Fue el joven de Kentucky, Caudill, el que la encontró. Le escucharon gritar y corrieron hacia él y lo encontraron llevándola a través de la maleza.
—Se había sujetado a un tronco suelto —dijo—. Además, ha estado a punto de ahogarse. Tuve que echarme al agua para recogerla —y bajó la mirada a sus vaqueros chorreantes.
Jourdonnais se hizo cargo de ella.
—Conseguiremos algo de ropa seca, pequeña —dijo—, y luego la hoguera y la comida.
Ella lo miraba, no decía nada, y sus ojos se fundían en su fino rostro que parecía más delgado ahora.
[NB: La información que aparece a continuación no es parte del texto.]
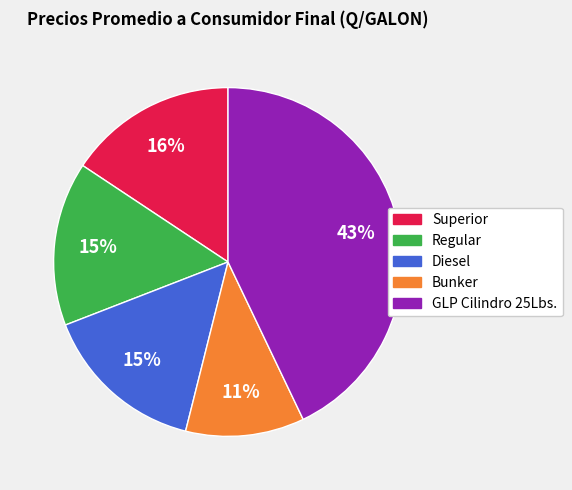

The Regular slice represents 15% of the pie. True or false?

True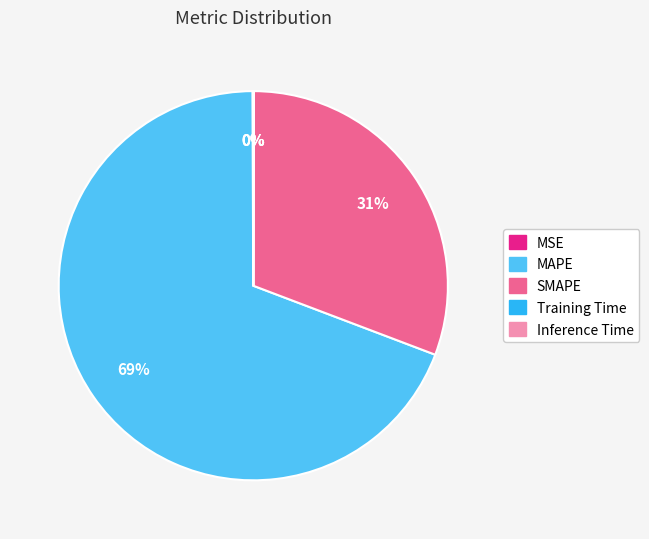

To the nearest percent, what is the average slice percentage?

20%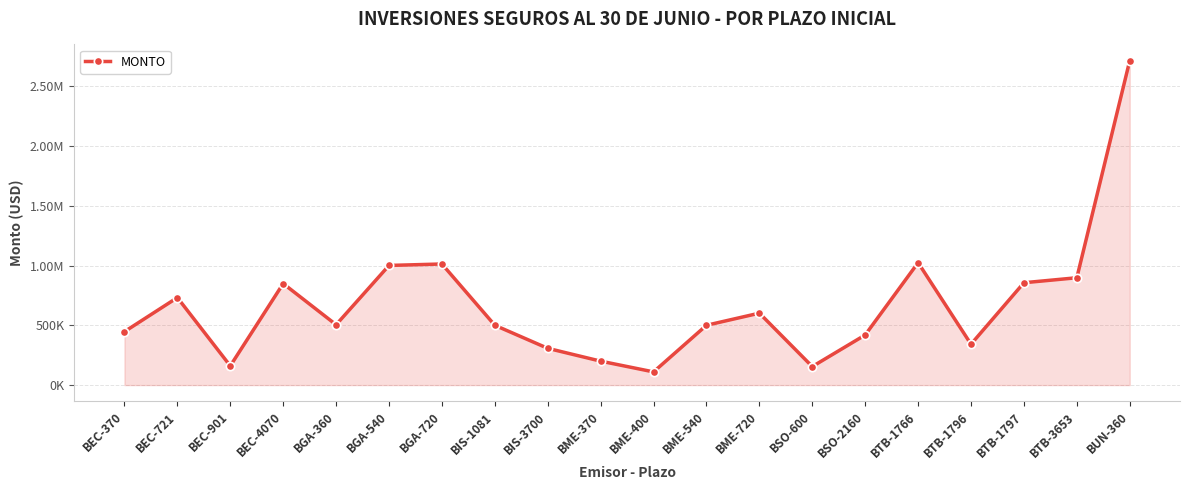

How many points are higher than both their immediate neighbors (excluding endpoints)?

5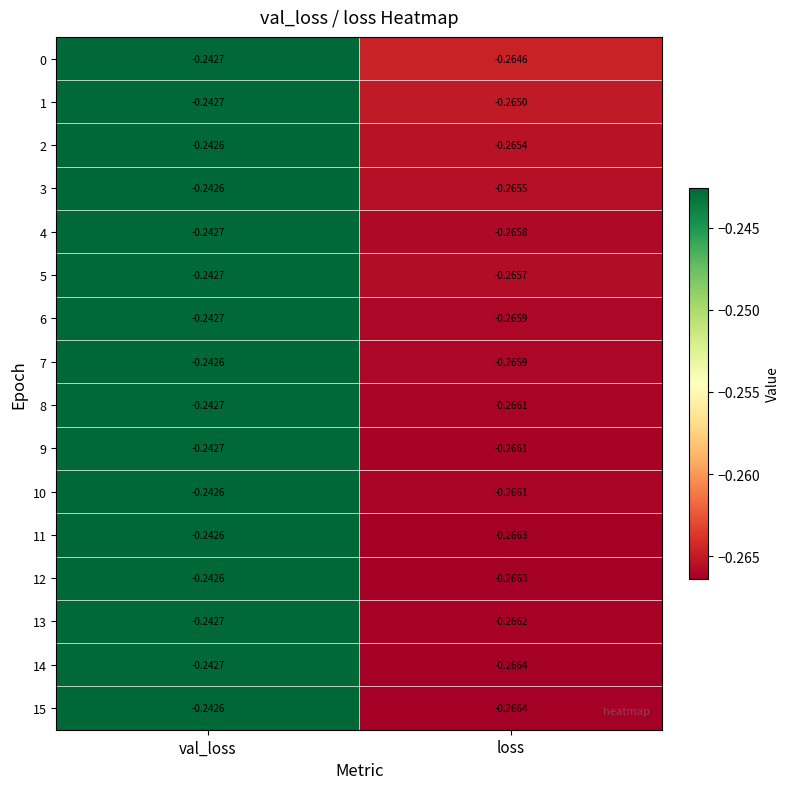

Where is 11 nearest to the value 0?

val_loss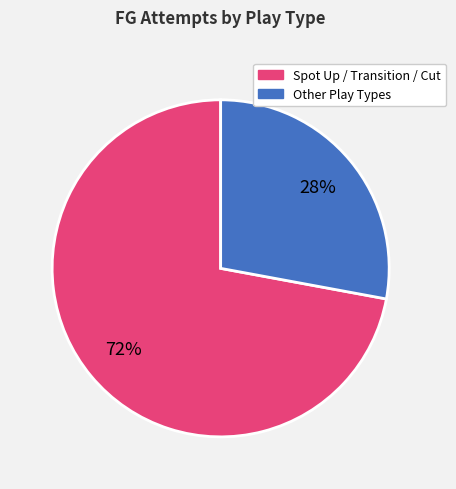

Does any single category account for the majority?

Yes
La ropa colgaba de sus diminutos miembros. «Parece un gato mojado pero, aun así, elegante», pensó Jourdonnais.
—Dile que se seque y se cambie de ropa, Summers —dijo en voz alta—. Ella te entiende mejor. Tal vez coja fiebres.
La joven pareció entenderle. Asintió levemente. Jourdonnais la subió de nuevo a la popa.
Se alejó y luego se paró cuando llegó al mascarón del Mandan y echó una mirada a las aguas turbulentas río arriba, sintiéndose cansado pero aliviado y embargado por una feroz alegría.
—Cuatro gatos —dijo—. Estúpido, enorme y maldito río bravo, sólo nos has sacado cuatro gatos —se giró—. Vamos. Echemos todos un trago.